[[ TASK MATERIAL, beginning ]]

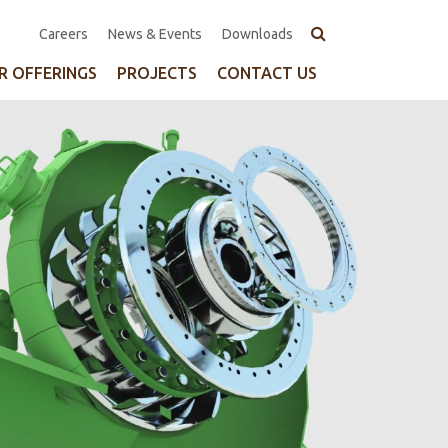
Top
Careers
News & Events
Downloads
Navigation
R OFFERINGS
PROJECTS
CONTACT US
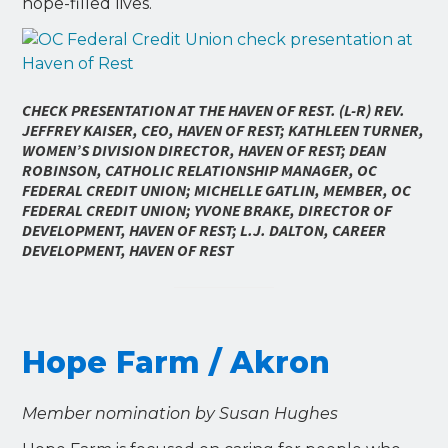
hope-filled lives.
CHECK PRESENTATION AT THE HAVEN OF REST. (L-R) REV.
JEFFREY KAISER, CEO, HAVEN OF REST; KATHLEEN TURNER,
WOMEN’S DIVISION DIRECTOR, HAVEN OF REST; DEAN
ROBINSON, CATHOLIC RELATIONSHIP MANAGER, OC
FEDERAL CREDIT UNION; MICHELLE GATLIN, MEMBER, OC
FEDERAL CREDIT UNION; YVONE BRAKE, DIRECTOR OF
DEVELOPMENT, HAVEN OF REST; L.J. DALTON, CAREER
DEVELOPMENT, HAVEN OF REST
Hope Farm / Akron
Member nomination by Susan Hughes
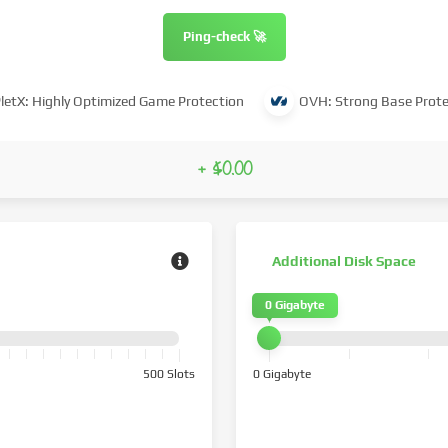
Ping-check 🚀
letX: Highly Optimized Game Protection
OVH: Strong Base Prote
+ $0.00
Additional Disk Space
0 Gigabyte
500 Slots
0 Gigabyte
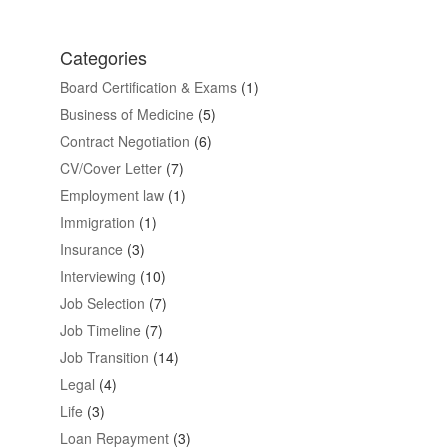
Categories
Board Certification & Exams
(1)
Business of Medicine
(5)
Contract Negotiation
(6)
CV/Cover Letter
(7)
Employment law
(1)
Immigration
(1)
Insurance
(3)
Interviewing
(10)
Job Selection
(7)
Job Timeline
(7)
Job Transition
(14)
Legal
(4)
Life
(3)
Loan Repayment
(3)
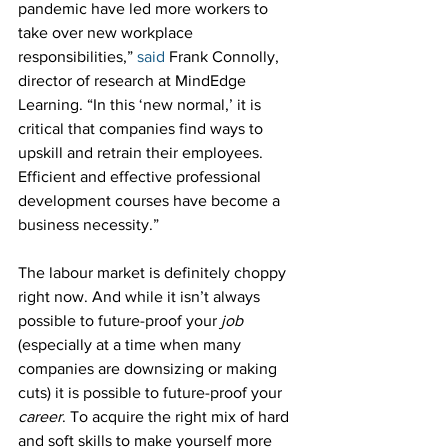
pandemic have led more workers to 
take over new workplace 
responsibilities,” 
said
 Frank Connolly, 
director of research at MindEdge 
Learning. “In this ‘new normal,’ it is 
critical that companies find ways to 
upskill and retrain their employees. 
Efficient and effective professional 
development courses have become a 
business necessity.”
The labour market is definitely choppy 
right now. And while it isn’t always 
possible to future-proof your 
job
(especially at a time when many 
companies are downsizing or making 
cuts) it is possible to future-proof your 
career
. To acquire the right mix of hard 
and soft skills to make yourself more 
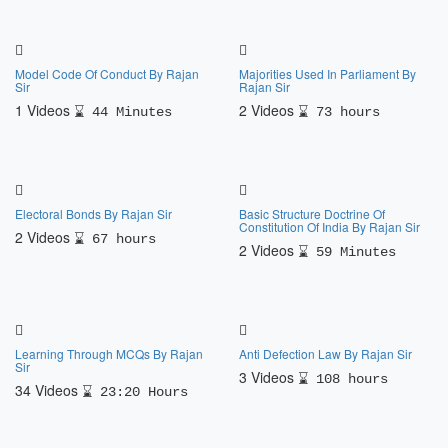
Model Code Of Conduct By Rajan
Majorities Used In Parliament By
Sir
Rajan Sir
1 Videos
2 Videos
44 Minutes
73 hours
Electoral Bonds By Rajan Sir
Basic Structure Doctrine Of
Constitution Of India By Rajan Sir
2 Videos
67 hours
2 Videos
59 Minutes
Learning Through MCQs By Rajan
Anti Defection Law By Rajan Sir
Sir
3 Videos
108 hours
34 Videos
23:20 Hours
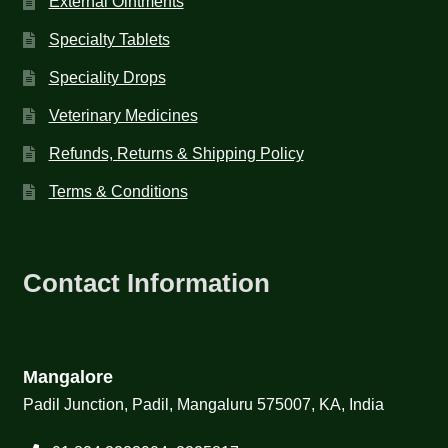
External Ointments
Specialty Tablets
Speciality Drops
Veterinary Medicines
Refunds, Returns & Shipping Policy
Terms & Conditions
Contact Information
Mangalore
Padil Junction, Padil, Mangaluru 575007, KA, India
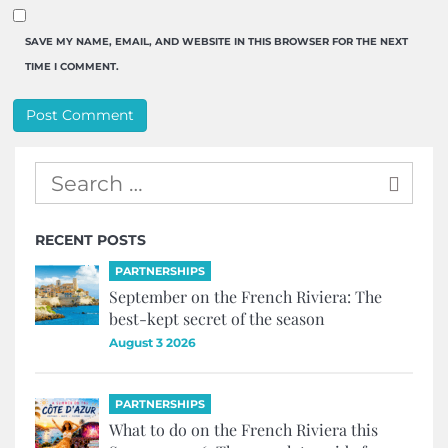
SAVE MY NAME, EMAIL, AND WEBSITE IN THIS BROWSER FOR THE NEXT
TIME I COMMENT.
RECENT POSTS
PARTNERSHIPS
September on the French Riviera: The
best-kept secret of the season
August 3 2026
PARTNERSHIPS
What to do on the French Riviera this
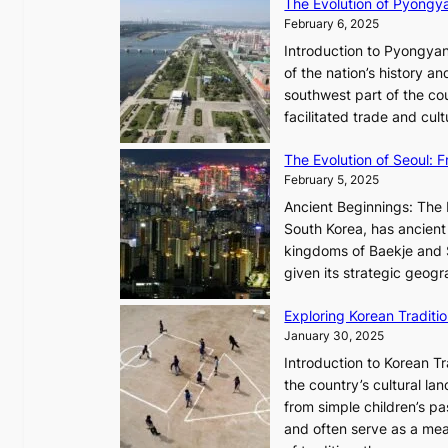
The Evolution of Pyongy
r
T
February 6, 2025
t
i
i
Introduction to Pyongyan
m
s
of the nation’s history a
e
t
southwest part of the cou
l
r
facilitated trade and cu
e
y
s
,
The Evolution of Seoul:
s
G
February 5, 2025
C
r
h
Ancient Beginnings: The 
o
a
South Korea, has ancient 
w
r
kingdoms of Baekje and S
t
i
given its strategic geog
h
s
,
Exploring Korean Tradit
m
a
January 30, 2025
a
n
i
Introduction to Korean T
d
n
the country’s cultural l
G
G
from simple children’s pa
l
Q
and often serve as a mea
o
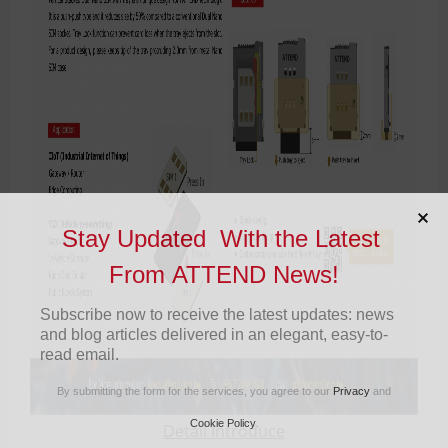
Stay Updated With the Latest
From ATTEND News!
Subscribe now to receive the latest updates: news
and blog articles delivered in an elegant, easy-to-
read email.
By submitting the form for the services, you agree to our
Privacy
and
Cookie Policy
.
Detail Introduce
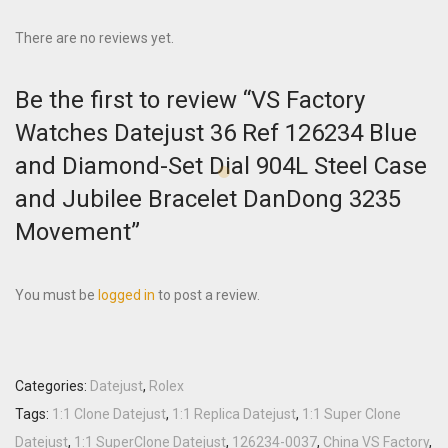
There are no reviews yet.
Be the first to review “VS Factory
Watches Datejust 36 Ref 126234 Blue
and Diamond-Set Dial 904L Steel Case
and Jubilee Bracelet DanDong 3235
Movement”
You must be
logged in
to post a review.
Categories:
Datejust
,
Rolex
Tags:
1:1 Clone Datejust
,
1:1 Replica Datejust
,
1:1 Super Clone
Datejust
,
1:1 SuperClone Datejust
,
126234-0037
,
China VS Factory
,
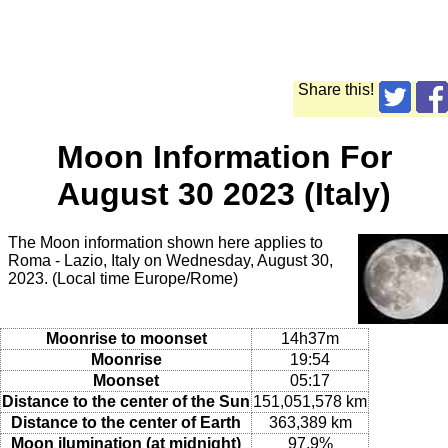
Share this!
Moon Information For
August 30 2023 (Italy)
The Moon information shown here applies to
Roma - Lazio, Italy on Wednesday, August 30,
2023. (Local time Europe/Rome)
Moonrise to moonset
14h37m
Moonrise
19:54
Moonset
05:17
Distance to the center of the Sun
151,051,578 km
Distance to the center of Earth
363,389 km
Moon ilumination (at midnight)
97.9%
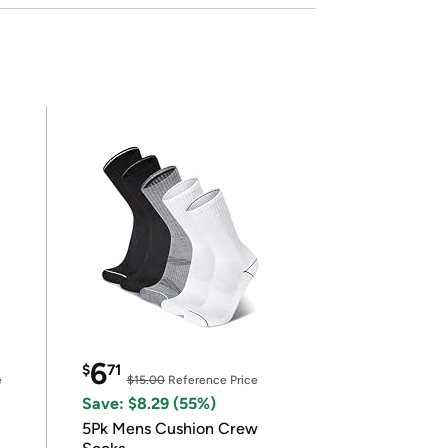
6
$
71
e
$15.00
Reference Price
Save: $8.29 (55%)
5Pk Mens Cushion Crew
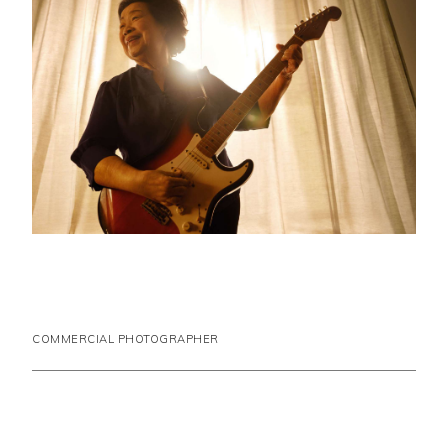
COMMERCIAL PHOTOGRAPHER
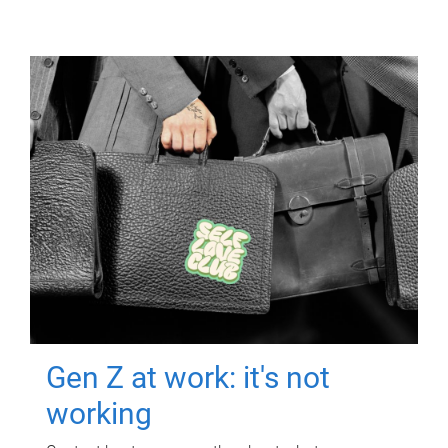
Gen Z at work: it's not
working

[[ TASK MATERIAL, end ]]

- **EXERCISE BRIEF**: Would you please filter the lines above and copy every one that includes "future"?

- **OUTPUT**:
possible to future-proof your 
cuts) it is possible to future-proof your 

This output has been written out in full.